◆ **What to do**
Transcribe all the lines below exactly. Omit the pictures.

[Stored entries]

# # # # # # #

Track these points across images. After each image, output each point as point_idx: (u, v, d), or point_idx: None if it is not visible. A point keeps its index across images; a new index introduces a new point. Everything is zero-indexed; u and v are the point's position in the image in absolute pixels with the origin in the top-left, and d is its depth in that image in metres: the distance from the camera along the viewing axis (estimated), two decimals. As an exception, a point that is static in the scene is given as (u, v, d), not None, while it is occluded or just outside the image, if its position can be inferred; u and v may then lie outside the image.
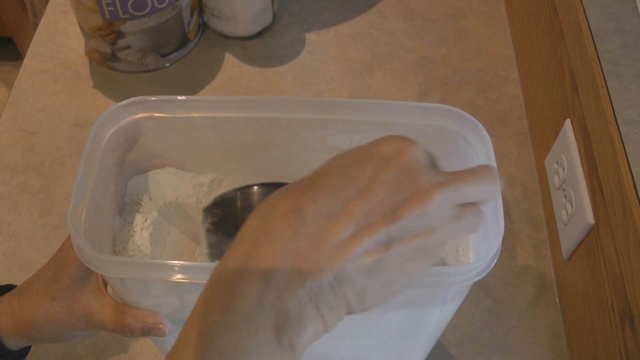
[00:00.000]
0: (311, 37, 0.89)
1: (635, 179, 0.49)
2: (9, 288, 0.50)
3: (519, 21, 0.86)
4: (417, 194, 0.31)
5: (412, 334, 0.50)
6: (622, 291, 0.50)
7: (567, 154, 0.64)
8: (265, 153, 0.51)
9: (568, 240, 0.63)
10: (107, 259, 0.40)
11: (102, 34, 0.79)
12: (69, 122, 0.80)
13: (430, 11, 0.92)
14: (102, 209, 0.45)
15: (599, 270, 0.56)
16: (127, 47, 0.80)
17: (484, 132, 0.45)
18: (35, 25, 1.04)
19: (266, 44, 0.88)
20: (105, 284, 0.47)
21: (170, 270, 0.39)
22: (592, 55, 0.58)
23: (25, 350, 0.51)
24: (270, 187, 0.45)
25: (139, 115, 0.47)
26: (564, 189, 0.65)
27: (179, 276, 0.39)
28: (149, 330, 0.45)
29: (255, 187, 0.46)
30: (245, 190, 0.46)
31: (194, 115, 0.47)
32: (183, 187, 0.51)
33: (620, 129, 0.52)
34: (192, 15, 0.84)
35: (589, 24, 0.60)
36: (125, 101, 0.46)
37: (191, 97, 0.47)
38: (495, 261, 0.39)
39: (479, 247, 0.47)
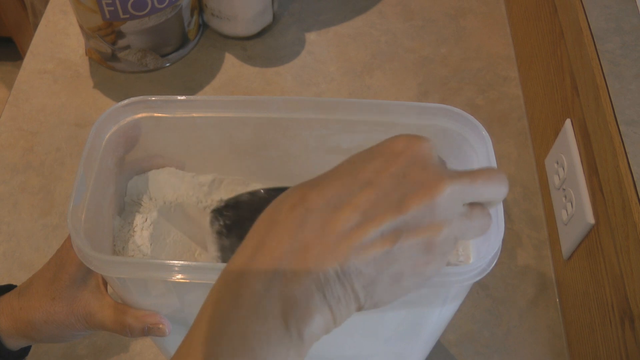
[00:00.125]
0: (311, 37, 0.89)
1: (635, 179, 0.49)
2: (9, 288, 0.50)
3: (519, 21, 0.86)
4: (426, 185, 0.31)
5: (412, 334, 0.50)
6: (622, 291, 0.50)
7: (567, 154, 0.64)
8: (265, 153, 0.51)
9: (568, 240, 0.63)
10: (107, 259, 0.40)
11: (102, 34, 0.79)
12: (69, 122, 0.80)
13: (430, 11, 0.93)
14: (102, 209, 0.45)
15: (599, 270, 0.56)
16: (127, 47, 0.80)
17: (484, 132, 0.45)
18: (35, 25, 1.04)
19: (266, 44, 0.88)
20: (105, 284, 0.47)
21: (170, 270, 0.39)
22: (592, 55, 0.58)
23: (25, 350, 0.51)
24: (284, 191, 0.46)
25: (139, 115, 0.47)
26: (564, 189, 0.65)
27: (179, 276, 0.39)
28: (149, 330, 0.45)
29: (266, 190, 0.46)
30: (258, 194, 0.46)
31: (194, 115, 0.47)
32: (183, 187, 0.51)
33: (620, 129, 0.52)
34: (192, 15, 0.84)
35: (589, 24, 0.60)
36: (125, 101, 0.46)
37: (191, 97, 0.47)
38: (495, 261, 0.39)
39: (479, 247, 0.47)
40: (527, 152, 0.77)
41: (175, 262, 0.39)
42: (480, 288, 0.67)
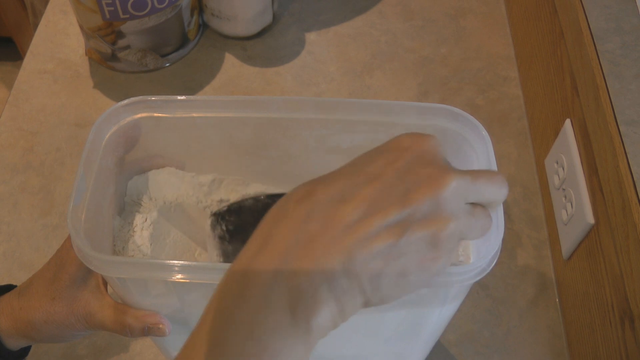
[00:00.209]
0: (311, 37, 0.89)
1: (635, 179, 0.49)
2: (9, 288, 0.50)
3: (519, 21, 0.86)
4: (432, 179, 0.31)
5: (412, 334, 0.50)
6: (622, 291, 0.50)
7: (567, 154, 0.64)
8: (265, 153, 0.51)
9: (568, 240, 0.63)
10: (107, 259, 0.40)
11: (102, 34, 0.79)
12: (69, 122, 0.80)
13: (430, 11, 0.93)
14: (102, 209, 0.45)
15: (599, 270, 0.56)
16: (127, 47, 0.80)
17: (484, 132, 0.45)
18: (35, 25, 1.04)
19: (266, 44, 0.88)
20: (105, 284, 0.47)
21: (170, 270, 0.39)
22: (592, 55, 0.58)
23: (25, 350, 0.51)
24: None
25: (139, 115, 0.47)
26: (564, 189, 0.65)
27: (179, 276, 0.39)
28: (149, 330, 0.45)
29: (269, 196, 0.46)
30: (262, 199, 0.46)
31: (194, 115, 0.48)
32: (183, 187, 0.51)
33: (620, 129, 0.52)
34: (192, 15, 0.84)
35: (589, 24, 0.60)
36: (125, 101, 0.46)
37: (191, 97, 0.47)
38: (495, 261, 0.39)
39: (479, 247, 0.47)
40: (527, 152, 0.77)
41: (175, 262, 0.39)
42: (480, 288, 0.67)
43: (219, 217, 0.47)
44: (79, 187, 0.42)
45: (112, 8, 0.75)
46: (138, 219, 0.48)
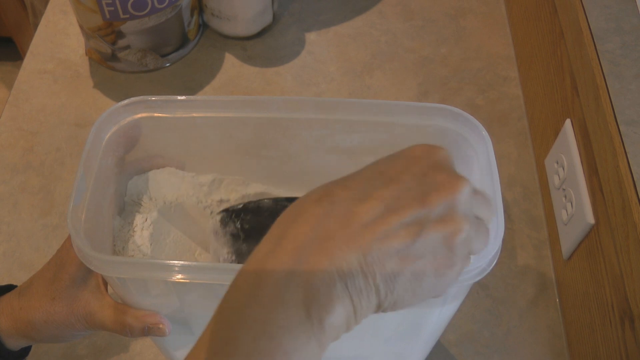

# # # # # # #

◆ **Solution to the exercise**
Track these points across images. After each image, output each point as point_idx: (u, v, d), or point_idx: None if it is not visible. A point keeps its index across images; a new index introduces a new point. Everything is zero-indexed; u and v are the point's position in the image in absolute pixels with the origin in the top-left, and d is its depth in that image in metres: the distance from the camera along the viewing axis (estimated), two decimals. As an exception, a point that is static in the scene is given as (u, v, d), not None, while it is occluded or just outside the image, if its position can be inferred; u and v may then lie outside the image.
[00:00.000]
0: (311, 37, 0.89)
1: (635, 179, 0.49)
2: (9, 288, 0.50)
3: (519, 21, 0.86)
4: (417, 194, 0.31)
5: (412, 334, 0.50)
6: (622, 291, 0.50)
7: (567, 154, 0.64)
8: (265, 153, 0.51)
9: (568, 240, 0.63)
10: (107, 259, 0.40)
11: (102, 34, 0.79)
12: (69, 122, 0.80)
13: (430, 11, 0.92)
14: (102, 209, 0.45)
15: (599, 270, 0.56)
16: (127, 47, 0.80)
17: (484, 132, 0.45)
18: (35, 25, 1.04)
19: (266, 44, 0.88)
20: (105, 284, 0.47)
21: (170, 270, 0.39)
22: (592, 55, 0.58)
23: (25, 350, 0.51)
24: (270, 187, 0.45)
25: (139, 115, 0.47)
26: (564, 189, 0.65)
27: (179, 276, 0.39)
28: (149, 330, 0.45)
29: (255, 187, 0.46)
30: (245, 190, 0.46)
31: (194, 115, 0.47)
32: (183, 187, 0.51)
33: (620, 129, 0.52)
34: (192, 15, 0.84)
35: (589, 24, 0.60)
36: (125, 101, 0.46)
37: (191, 97, 0.47)
38: (495, 261, 0.39)
39: (479, 247, 0.47)
[00:00.125]
0: (311, 37, 0.89)
1: (635, 179, 0.49)
2: (9, 288, 0.50)
3: (519, 21, 0.86)
4: (426, 185, 0.31)
5: (412, 334, 0.50)
6: (622, 291, 0.50)
7: (567, 154, 0.64)
8: (265, 153, 0.51)
9: (568, 240, 0.63)
10: (107, 259, 0.40)
11: (102, 34, 0.79)
12: (69, 122, 0.80)
13: (430, 11, 0.93)
14: (102, 209, 0.45)
15: (599, 270, 0.56)
16: (127, 47, 0.80)
17: (484, 132, 0.45)
18: (35, 25, 1.04)
19: (266, 44, 0.88)
20: (105, 284, 0.47)
21: (170, 270, 0.39)
22: (592, 55, 0.58)
23: (25, 350, 0.51)
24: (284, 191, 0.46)
25: (139, 115, 0.47)
26: (564, 189, 0.65)
27: (179, 276, 0.39)
28: (149, 330, 0.45)
29: (266, 190, 0.46)
30: (258, 194, 0.46)
31: (194, 115, 0.47)
32: (183, 187, 0.51)
33: (620, 129, 0.52)
34: (192, 15, 0.84)
35: (589, 24, 0.60)
36: (125, 101, 0.46)
37: (191, 97, 0.47)
38: (495, 261, 0.39)
39: (479, 247, 0.47)
40: (527, 152, 0.77)
41: (175, 262, 0.39)
42: (480, 288, 0.67)
[00:00.209]
0: (311, 37, 0.89)
1: (635, 179, 0.49)
2: (9, 288, 0.50)
3: (519, 21, 0.86)
4: (432, 179, 0.31)
5: (412, 334, 0.50)
6: (622, 291, 0.50)
7: (567, 154, 0.64)
8: (265, 153, 0.51)
9: (568, 240, 0.63)
10: (107, 259, 0.40)
11: (102, 34, 0.79)
12: (69, 122, 0.80)
13: (430, 11, 0.93)
14: (102, 209, 0.45)
15: (599, 270, 0.56)
16: (127, 47, 0.80)
17: (484, 132, 0.45)
18: (35, 25, 1.04)
19: (266, 44, 0.88)
20: (105, 284, 0.47)
21: (170, 270, 0.39)
22: (592, 55, 0.58)
23: (25, 350, 0.51)
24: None
25: (139, 115, 0.47)
26: (564, 189, 0.65)
27: (179, 276, 0.39)
28: (149, 330, 0.45)
29: (269, 196, 0.46)
30: (262, 199, 0.46)
31: (194, 115, 0.48)
32: (183, 187, 0.51)
33: (620, 129, 0.52)
34: (192, 15, 0.84)
35: (589, 24, 0.60)
36: (125, 101, 0.46)
37: (191, 97, 0.47)
38: (495, 261, 0.39)
39: (479, 247, 0.47)
40: (527, 152, 0.77)
41: (175, 262, 0.39)
42: (480, 288, 0.67)
43: (219, 217, 0.47)
44: (79, 187, 0.42)
45: (112, 8, 0.75)
46: (138, 219, 0.48)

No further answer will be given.